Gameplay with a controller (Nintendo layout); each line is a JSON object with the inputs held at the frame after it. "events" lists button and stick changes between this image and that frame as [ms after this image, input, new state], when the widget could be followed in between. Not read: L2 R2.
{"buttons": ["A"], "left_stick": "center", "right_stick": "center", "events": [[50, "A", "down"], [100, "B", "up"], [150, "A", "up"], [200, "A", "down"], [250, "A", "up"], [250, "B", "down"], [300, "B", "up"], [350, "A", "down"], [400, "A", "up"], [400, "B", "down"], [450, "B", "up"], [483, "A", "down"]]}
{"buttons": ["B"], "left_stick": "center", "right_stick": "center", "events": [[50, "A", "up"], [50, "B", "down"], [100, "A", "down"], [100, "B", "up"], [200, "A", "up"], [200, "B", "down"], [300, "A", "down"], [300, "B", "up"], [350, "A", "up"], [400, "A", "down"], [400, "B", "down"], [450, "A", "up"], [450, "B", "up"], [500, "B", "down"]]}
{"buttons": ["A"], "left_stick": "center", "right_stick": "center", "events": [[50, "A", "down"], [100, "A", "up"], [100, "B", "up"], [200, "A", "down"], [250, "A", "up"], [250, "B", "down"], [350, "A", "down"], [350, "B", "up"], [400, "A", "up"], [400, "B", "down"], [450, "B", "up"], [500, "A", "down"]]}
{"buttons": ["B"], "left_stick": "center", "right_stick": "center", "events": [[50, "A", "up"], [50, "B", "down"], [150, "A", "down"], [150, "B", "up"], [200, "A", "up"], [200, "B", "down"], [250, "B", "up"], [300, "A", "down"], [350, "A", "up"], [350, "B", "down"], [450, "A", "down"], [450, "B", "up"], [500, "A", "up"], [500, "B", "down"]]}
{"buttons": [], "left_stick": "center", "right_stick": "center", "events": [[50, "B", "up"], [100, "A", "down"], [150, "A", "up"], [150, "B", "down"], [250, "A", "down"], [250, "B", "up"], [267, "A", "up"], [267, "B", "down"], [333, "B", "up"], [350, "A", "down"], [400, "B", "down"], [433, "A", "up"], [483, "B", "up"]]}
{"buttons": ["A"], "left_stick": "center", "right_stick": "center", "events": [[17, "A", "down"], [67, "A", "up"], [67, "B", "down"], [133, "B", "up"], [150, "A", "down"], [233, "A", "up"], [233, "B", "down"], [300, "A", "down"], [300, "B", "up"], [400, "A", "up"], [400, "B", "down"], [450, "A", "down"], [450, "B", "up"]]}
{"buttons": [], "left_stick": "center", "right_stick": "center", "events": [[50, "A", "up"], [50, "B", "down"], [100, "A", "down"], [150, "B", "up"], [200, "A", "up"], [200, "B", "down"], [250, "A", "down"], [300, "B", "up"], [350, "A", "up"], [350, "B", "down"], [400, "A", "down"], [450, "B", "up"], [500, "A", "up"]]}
○ ○ ○ ○
-- WHAT THE TASK ASKS --
Each line of the material is to be copied exactly.

-- ANSWER BOX --
Gameplay with a controller (Nintendo layout); each line is a JSON object with the inputs held at the frame after it. "events" lists button and stick changes between this image and that frame as [ms after this image, input, new state], when the widget could be followed in between. Not read: L2 R2.
{"buttons": ["A"], "left_stick": "center", "right_stick": "center", "events": [[50, "A", "down"], [100, "B", "up"], [150, "A", "up"], [200, "A", "down"], [250, "A", "up"], [250, "B", "down"], [300, "B", "up"], [350, "A", "down"], [400, "A", "up"], [400, "B", "down"], [450, "B", "up"], [483, "A", "down"]]}
{"buttons": ["B"], "left_stick": "center", "right_stick": "center", "events": [[50, "A", "up"], [50, "B", "down"], [100, "A", "down"], [100, "B", "up"], [200, "A", "up"], [200, "B", "down"], [300, "A", "down"], [300, "B", "up"], [350, "A", "up"], [400, "A", "down"], [400, "B", "down"], [450, "A", "up"], [450, "B", "up"], [500, "B", "down"]]}
{"buttons": ["A"], "left_stick": "center", "right_stick": "center", "events": [[50, "A", "down"], [100, "A", "up"], [100, "B", "up"], [200, "A", "down"], [250, "A", "up"], [250, "B", "down"], [350, "A", "down"], [350, "B", "up"], [400, "A", "up"], [400, "B", "down"], [450, "B", "up"], [500, "A", "down"]]}
{"buttons": ["B"], "left_stick": "center", "right_stick": "center", "events": [[50, "A", "up"], [50, "B", "down"], [150, "A", "down"], [150, "B", "up"], [200, "A", "up"], [200, "B", "down"], [250, "B", "up"], [300, "A", "down"], [350, "A", "up"], [350, "B", "down"], [450, "A", "down"], [450, "B", "up"], [500, "A", "up"], [500, "B", "down"]]}
{"buttons": [], "left_stick": "center", "right_stick": "center", "events": [[50, "B", "up"], [100, "A", "down"], [150, "A", "up"], [150, "B", "down"], [250, "A", "down"], [250, "B", "up"], [267, "A", "up"], [267, "B", "down"], [333, "B", "up"], [350, "A", "down"], [400, "B", "down"], [433, "A", "up"], [483, "B", "up"]]}
{"buttons": ["A"], "left_stick": "center", "right_stick": "center", "events": [[17, "A", "down"], [67, "A", "up"], [67, "B", "down"], [133, "B", "up"], [150, "A", "down"], [233, "A", "up"], [233, "B", "down"], [300, "A", "down"], [300, "B", "up"], [400, "A", "up"], [400, "B", "down"], [450, "A", "down"], [450, "B", "up"]]}
{"buttons": [], "left_stick": "center", "right_stick": "center", "events": [[50, "A", "up"], [50, "B", "down"], [100, "A", "down"], [150, "B", "up"], [200, "A", "up"], [200, "B", "down"], [250, "A", "down"], [300, "B", "up"], [350, "A", "up"], [350, "B", "down"], [400, "A", "down"], [450, "B", "up"], [500, "A", "up"]]}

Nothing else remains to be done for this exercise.